The TRAI has recommended that the tripartite agreement which must be executed between licensor, licensee and lenders (as one of the conditions for transfer or assignment of licence), should be modified to include ‘spectrum’ and that this requirement be prescribed in the WOL agreement.
TRAI has made specific recommendations on the performance bank guarantee (PBG) for (i) compliance with conditions of the license agreement and (ii) PBG for roll-out obligations. With respect to PBG of Rs. 10 (ten) Crores for compliance with conditions of the license agreement and instructions of the DoT, the TRAI recommends that the condition must be deleted from the license agreement and instead must be retained as a part of the WOL. With respect to PBG for roll-out obligations, the TRAI recommends:
- In respect of each of the service areas, except Delhi, Mumbai and Kolkata, PBG shall be submitted for an amount of Rs. 14 (fourteen) Crores per service area. This PBG would be valid for a minimum period of six (6) years, further extendable by two (2) years.
- In case of Delhi, Mumbai and Kolkata PBG shall be submitted for an amount of Rs. 7 (seven) Crores per service area valid for a minimum period of two (2) years, further extendable by two (2) years.
The UL Recommendations state that the maximum financial penalty for major violations of license terms and conditions should be reduced from Rs. 50 (fifty) Crores to Rs. 10 (ten) Crores, a figure in proportion to the entry free, paid-up capital and net worth criteria of a licensee in each service area. Currently, there are no stipulated guidelines on how the penalty should be imposed and the DoT usually imposes with maximum penalties, even for minor violations.
TRAI has recommended that the penalty be levied on the basis of whether a violation is minor or major and the recurrence of the violation. While the penalty prescribed is exclusive of the liquidated damages prescribed in the license agreement, the UL Recommendations recommend that the DoT must be given the right to cancel the license if a major violation is committed after the fourth time.
The UL Recommendations have also suggested changes to the definition of Adjusted Gross Revenue (AGR), in that intra-service area roaming revenues should not be excluded from Gross Revenue for calculating the AGR of the service provider. Further, for levying spectrum charges, it recommends that only the revenue from the wireless services must count towards AGR calculation.

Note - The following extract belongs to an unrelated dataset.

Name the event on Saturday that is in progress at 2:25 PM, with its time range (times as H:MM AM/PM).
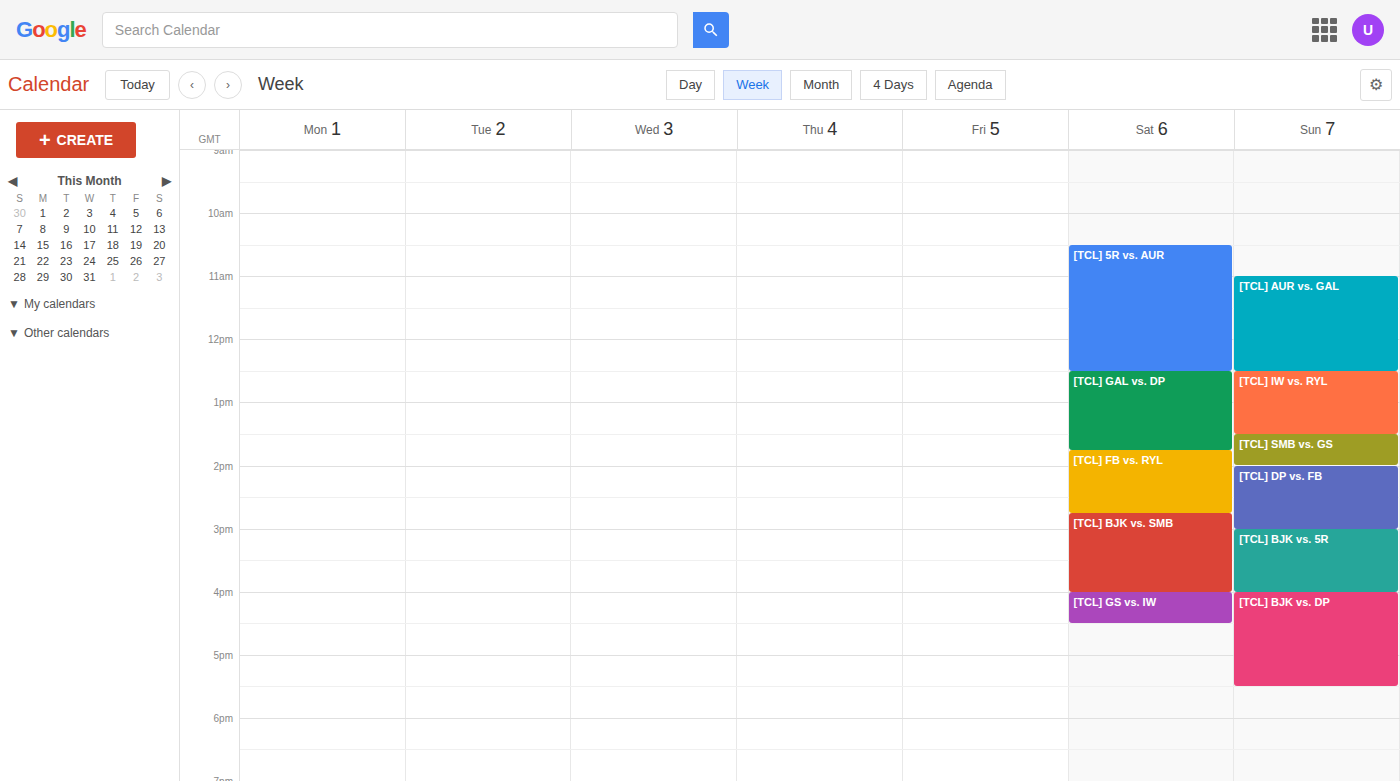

The TRAI has also suggested inclusion of two new clauses to the draft UL(AS). First clause enables the TRAI to undertake regular spectrum audit for overlooking its efficient management. The licensee will be required to provide relevant data, reports, test, equipment and other accessories and permit inspection of its sites by TRAI personnel.
The second and the more important one suggests that the WOL must include a condition that operators whose entire spectrum holding in a particular band (900MHz/ 1800MHz and 800MHz) has been liberalized and must be permitted to share spectrum without any additional one-time spectrum charge, subject to the guidelines issued by the DoT from time to time. However, spectrum trading is not permitted at present.